Input for this task:
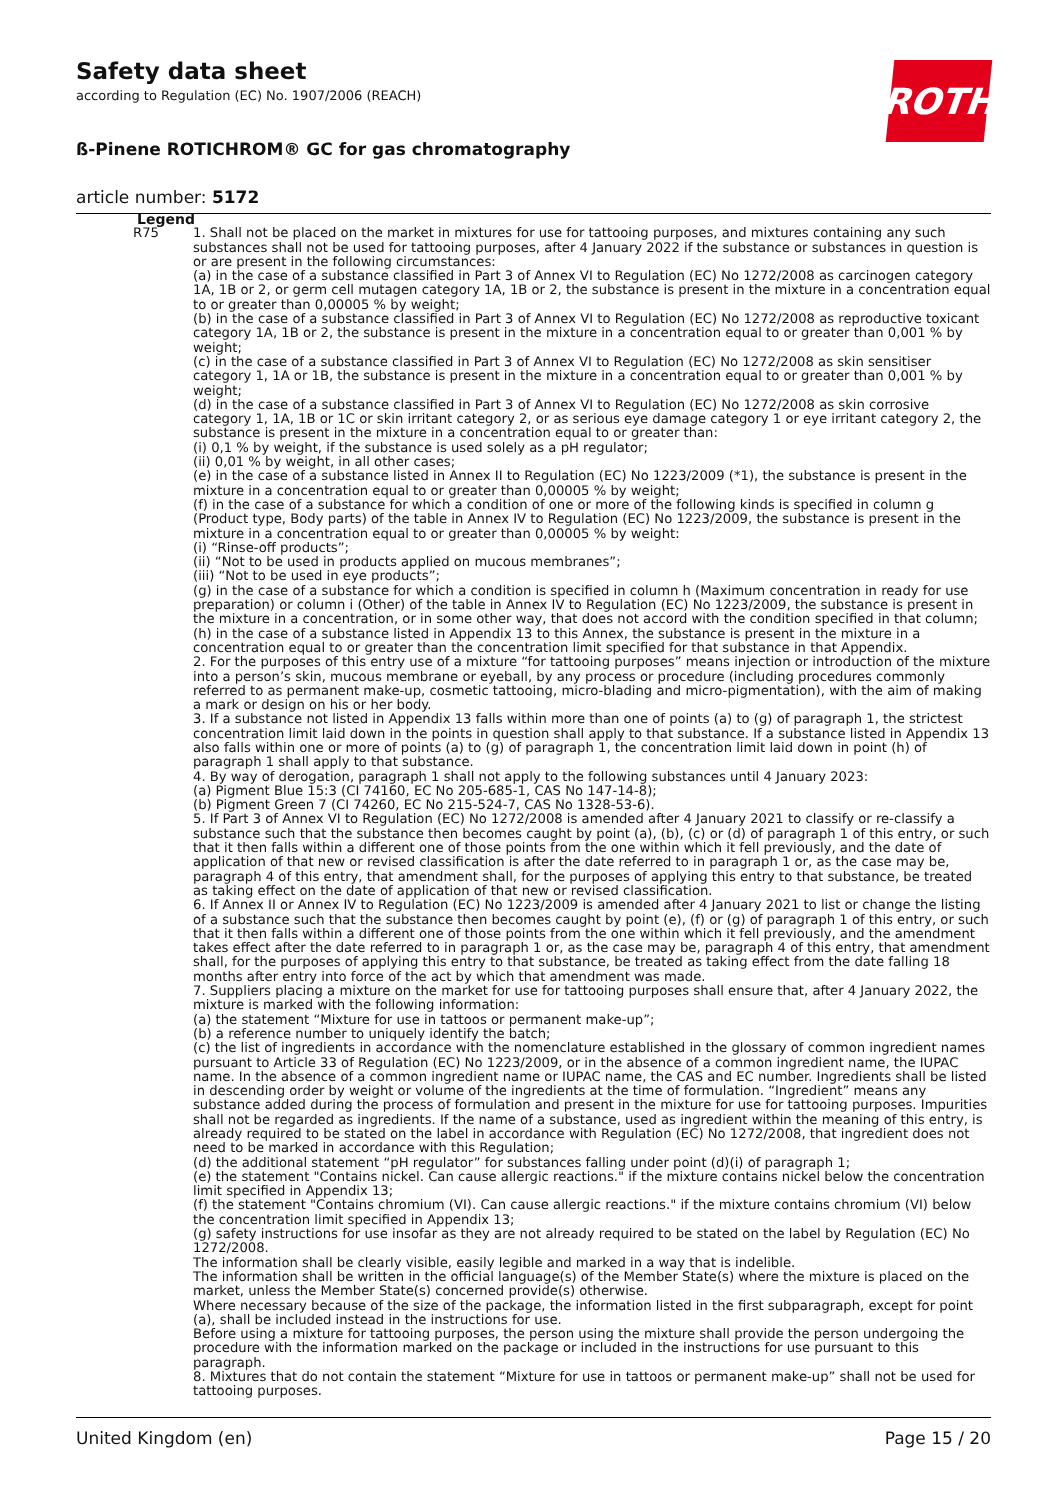Safety data sheet
according to Regulation (EC) No. 1907/2006 (REACH)
ß-Pinene ROTICHROM® GC for gas chromatography
article number: 5172
ROTH
Legend
| R75 | 1. Shall not be placed on the market in mixtures for use for tattooing purposes, and mixtures containing any such substances shall not be used for tattooing purposes, after 4 January 2022 if the substance or substances in question is or are present in the following circumstances: (a) in the case of a substance classified in Part 3 of Annex VI to Regulation (EC) No 1272/2008 as carcinogen category 1A, 1B or 2, or germ cell mutagen category 1A, 1B or 2, the substance is present in the mixture in a concentration equal to or greater than 0,00005 % by weight; (b) in the case of a substance classified in Part 3 of Annex VI to Regulation (EC) No 1272/2008 as reproductive toxicant category 1A, 1B or 2, the substance is present in the mixture in a concentration equal to or greater than 0,001 % by weight; (c) in the case of a substance classified in Part 3 of Annex VI to Regulation (EC) No 1272/2008 as skin sensitiser category 1, 1A or 1B, the substance is present in the mixture in a concentration equal to or greater than 0,001 % by weight; (d) in the case of a substance classified in Part 3 of Annex VI to Regulation (EC) No 1272/2008 as skin corrosive category 1, 1A, 1B or 1C or skin irritant category 2, or as serious eye damage category 1 or eye irritant category 2, the substance is present in the mixture in a concentration equal to or greater than: (i) 0,1 % by weight, if the substance is used solely as a pH regulator; (ii) 0,01 % by weight, in all other cases; (e) in the case of a substance listed in Annex II to Regulation (EC) No 1223/2009 (*1), the substance is present in the mixture in a concentration equal to or greater than 0,00005 % by weight; (f) in the case of a substance for which a condition of one or more of the following kinds is specified in column g (Product type, Body parts) of the table in Annex IV to Regulation (EC) No 1223/2009, the substance is present in the mixture in a concentration equal to or greater than 0,00005 % by weight: (i) “Rinse-off products”; (ii) “Not to be used in products applied on mucous membranes”; (iii) “Not to be used in eye products”; (g) in the case of a substance for which a condition is specified in column h (Maximum concentration in ready for use preparation) or column i (Other) of the table in Annex IV to Regulation (EC) No 1223/2009, the substance is present in the mixture in a concentration, or in some other way, that does not accord with the condition specified in that column; (h) in the case of a substance listed in Appendix 13 to this Annex, the substance is present in the mixture in a concentration equal to or greater than the concentration limit specified for that substance in that Appendix. 2. For the purposes of this entry use of a mixture “for tattooing purposes” means injection or introduction of the mixture into a person’s skin, mucous membrane or eyeball, by any process or procedure (including procedures commonly referred to as permanent make-up, cosmetic tattooing, micro-blading and micro-pigmentation), with the aim of making a mark or design on his or her body. 3. If a substance not listed in Appendix 13 falls within more than one of points (a) to (g) of paragraph 1, the strictest concentration limit laid down in the points in question shall apply to that substance. If a substance listed in Appendix 13 also falls within one or more of points (a) to (g) of paragraph 1, the concentration limit laid down in point (h) of paragraph 1 shall apply to that substance. 4. By way of derogation, paragraph 1 shall not apply to the following substances until 4 January 2023: (a) Pigment Blue 15:3 (CI 74160, EC No 205-685-1, CAS No 147-14-8); (b) Pigment Green 7 (CI 74260, EC No 215-524-7, CAS No 1328-53-6). 5. If Part 3 of Annex VI to Regulation (EC) No 1272/2008 is amended after 4 January 2021 to classify or re-classify a substance such that the substance then becomes caught by point (a), (b), (c) or (d) of paragraph 1 of this entry, or such that it then falls within a different one of those points from the one within which it fell previously, and the date of application of that new or revised classification is after the date referred to in paragraph 1 or, as the case may be, paragraph 4 of this entry, that amendment shall, for the purposes of applying this entry to that substance, be treated as taking effect on the date of application of that new or revised classification. 6. If Annex II or Annex IV to Regulation (EC) No 1223/2009 is amended after 4 January 2021 to list or change the listing of a substance such that the substance then becomes caught by point (e), (f) or (g) of paragraph 1 of this entry, or such that it then falls within a different one of those points from the one within which it fell previously, and the amendment takes effect after the date referred to in paragraph 1 or, as the case may be, paragraph 4 of this entry, that amendment shall, for the purposes of applying this entry to that substance, be treated as taking effect from the date falling 18 months after entry into force of the act by which that amendment was made. 7. Suppliers placing a mixture on the market for use for tattooing purposes shall ensure that, after 4 January 2022, the mixture is marked with the following information: (a) the statement “Mixture for use in tattoos or permanent make-up”; (b) a reference number to uniquely identify the batch; (c) the list of ingredients in accordance with the nomenclature established in the glossary of common ingredient names pursuant to Article 33 of Regulation (EC) No 1223/2009, or in the absence of a common ingredient name, the IUPAC name. In the absence of a common ingredient name or IUPAC name, the CAS and EC number. Ingredients shall be listed in descending order by weight or volume of the ingredients at the time of formulation. “Ingredient” means any substance added during the process of formulation and present in the mixture for use for tattooing purposes. Impurities shall not be regarded as ingredients. If the name of a substance, used as ingredient within the meaning of this entry, is already required to be stated on the label in accordance with Regulation (EC) No 1272/2008, that ingredient does not need to be marked in accordance with this Regulation; (d) the additional statement “pH regulator” for substances falling under point (d)(i) of paragraph 1; (e) the statement "Contains nickel. Can cause allergic reactions." if the mixture contains nickel below the concentration limit specified in Appendix 13; (f) the statement "Contains chromium (VI). Can cause allergic reactions." if the mixture contains chromium (VI) below the concentration limit specified in Appendix 13; (g) safety instructions for use insofar as they are not already required to be stated on the label by Regulation (EC) No 1272/2008. The information shall be clearly visible, easily legible and marked in a way that is indelible. The information shall be written in the official language(s) of the Member State(s) where the mixture is placed on the market, unless the Member State(s) concerned provide(s) otherwise. Where necessary because of the size of the package, the information listed in the first subparagraph, except for point (a), shall be included instead in the instructions for use. Before using a mixture for tattooing purposes, the person using the mixture shall provide the person undergoing the procedure with the information marked on the package or included in the instructions for use pursuant to this paragraph. 8. Mixtures that do not contain the statement “Mixture for use in tattoos or permanent make-up” shall not be used for tattooing purposes. |
United Kingdom (en) Page 15 / 20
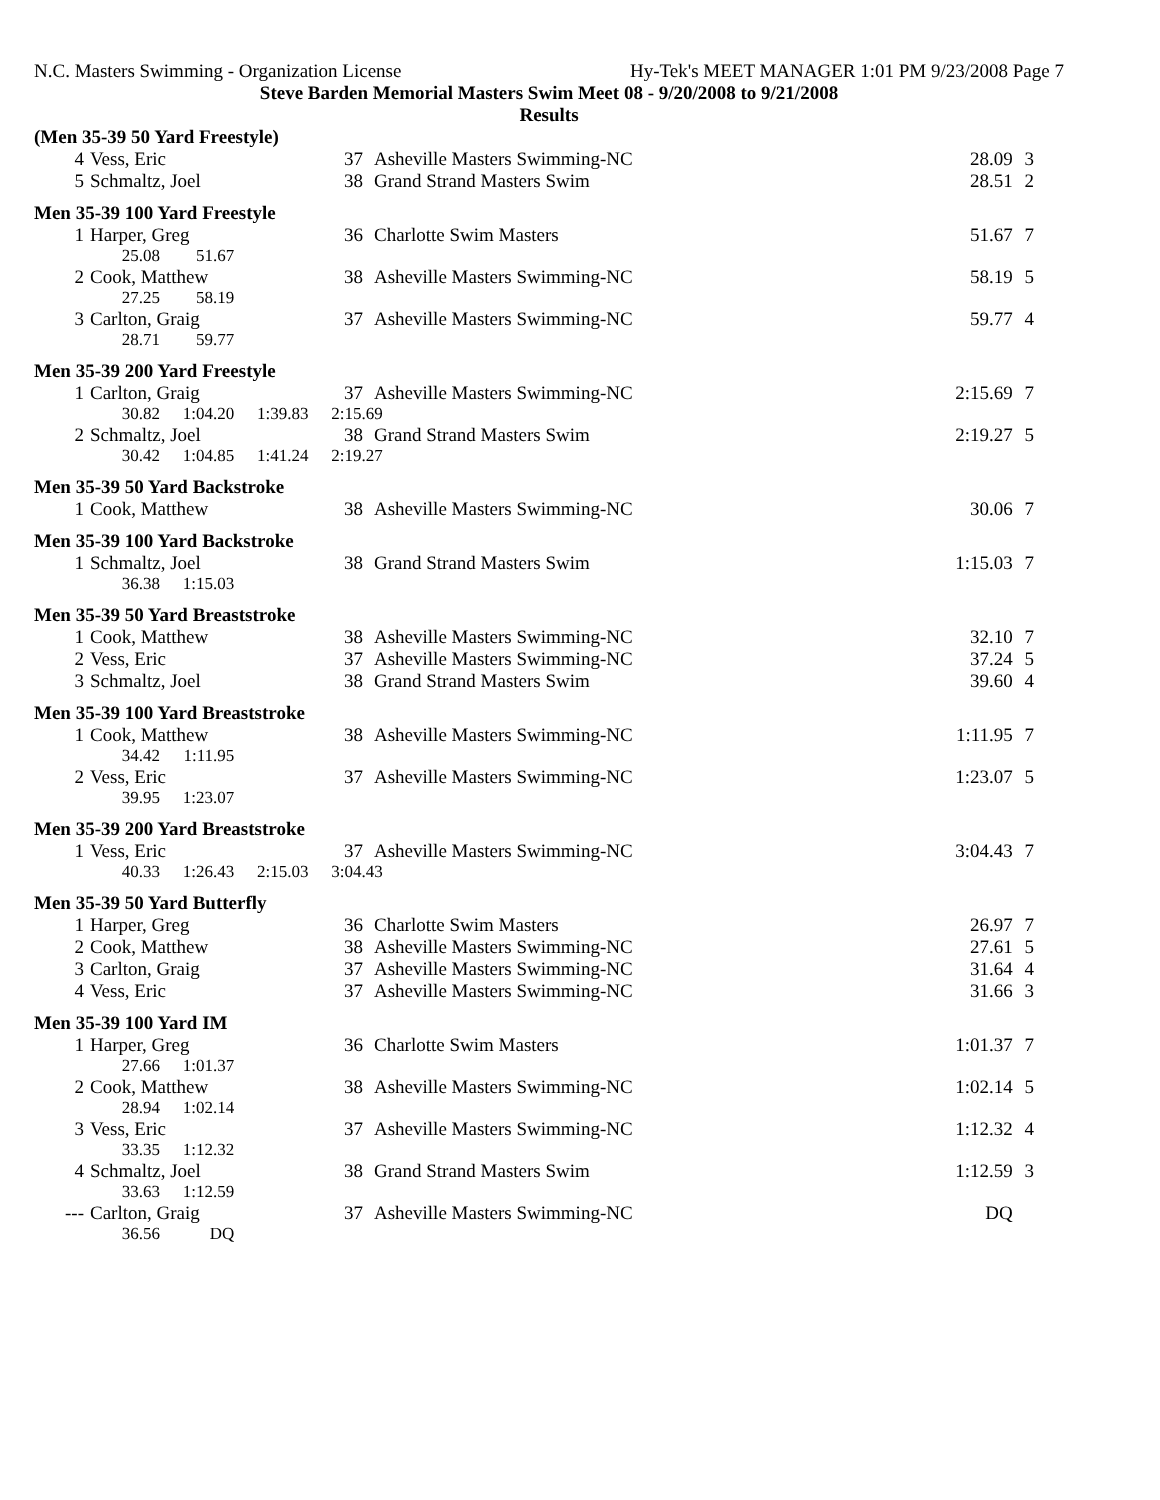N.C. Masters Swimming - Organization License Hy-Tek's MEET MANAGER 1:01 PM 9/23/2008 Page 7
Steve Barden Memorial Masters Swim Meet 08 - 9/20/2008 to 9/21/2008
Results
| (Men 35-39 50 Yard Freestyle) | | | | | |
| 4 | Vess, Eric | 37 | Asheville Masters Swimming-NC | 28.09 | 3 |
| 5 | Schmaltz, Joel | 38 | Grand Strand Masters Swim | 28.51 | 2 |
| Men 35-39 100 Yard Freestyle | | | | | |
| 1 | Harper, Greg | 36 | Charlotte Swim Masters | 51.67 | 7 |
| | 25.08 51.67 | | | | |
| 2 | Cook, Matthew | 38 | Asheville Masters Swimming-NC | 58.19 | 5 |
| | 27.25 58.19 | | | | |
| 3 | Carlton, Graig | 37 | Asheville Masters Swimming-NC | 59.77 | 4 |
| | 28.71 59.77 | | | | |
| Men 35-39 200 Yard Freestyle | | | | | |
| 1 | Carlton, Graig | 37 | Asheville Masters Swimming-NC | 2:15.69 | 7 |
| | 30.82 1:04.20 1:39.83 2:15.69 | | | | |
| 2 | Schmaltz, Joel | 38 | Grand Strand Masters Swim | 2:19.27 | 5 |
| | 30.42 1:04.85 1:41.24 2:19.27 | | | | |
| Men 35-39 50 Yard Backstroke | | | | | |
| 1 | Cook, Matthew | 38 | Asheville Masters Swimming-NC | 30.06 | 7 |
| Men 35-39 100 Yard Backstroke | | | | | |
| 1 | Schmaltz, Joel | 38 | Grand Strand Masters Swim | 1:15.03 | 7 |
| | 36.38 1:15.03 | | | | |
| Men 35-39 50 Yard Breaststroke | | | | | |
| 1 | Cook, Matthew | 38 | Asheville Masters Swimming-NC | 32.10 | 7 |
| 2 | Vess, Eric | 37 | Asheville Masters Swimming-NC | 37.24 | 5 |
| 3 | Schmaltz, Joel | 38 | Grand Strand Masters Swim | 39.60 | 4 |
| Men 35-39 100 Yard Breaststroke | | | | | |
| 1 | Cook, Matthew | 38 | Asheville Masters Swimming-NC | 1:11.95 | 7 |
| | 34.42 1:11.95 | | | | |
| 2 | Vess, Eric | 37 | Asheville Masters Swimming-NC | 1:23.07 | 5 |
| | 39.95 1:23.07 | | | | |
| Men 35-39 200 Yard Breaststroke | | | | | |
| 1 | Vess, Eric | 37 | Asheville Masters Swimming-NC | 3:04.43 | 7 |
| | 40.33 1:26.43 2:15.03 3:04.43 | | | | |
| Men 35-39 50 Yard Butterfly | | | | | |
| 1 | Harper, Greg | 36 | Charlotte Swim Masters | 26.97 | 7 |
| 2 | Cook, Matthew | 38 | Asheville Masters Swimming-NC | 27.61 | 5 |
| 3 | Carlton, Graig | 37 | Asheville Masters Swimming-NC | 31.64 | 4 |
| 4 | Vess, Eric | 37 | Asheville Masters Swimming-NC | 31.66 | 3 |
| Men 35-39 100 Yard IM | | | | | |
| 1 | Harper, Greg | 36 | Charlotte Swim Masters | 1:01.37 | 7 |
| | 27.66 1:01.37 | | | | |
| 2 | Cook, Matthew | 38 | Asheville Masters Swimming-NC | 1:02.14 | 5 |
| | 28.94 1:02.14 | | | | |
| 3 | Vess, Eric | 37 | Asheville Masters Swimming-NC | 1:12.32 | 4 |
| | 33.35 1:12.32 | | | | |
| 4 | Schmaltz, Joel | 38 | Grand Strand Masters Swim | 1:12.59 | 3 |
| | 33.63 1:12.59 | | | | |
| --- | Carlton, Graig | 37 | Asheville Masters Swimming-NC | DQ | |
| | 36.56 DQ | | | | |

Task to complete: All lines of the records containing "Harper" should be shown.

Result of the task:
| 1 | Harper, Greg | 36 | Charlotte Swim Masters | 51.67 | 7 |
| 1 | Harper, Greg | 36 | Charlotte Swim Masters | 26.97 | 7 |
| 1 | Harper, Greg | 36 | Charlotte Swim Masters | 1:01.37 | 7 |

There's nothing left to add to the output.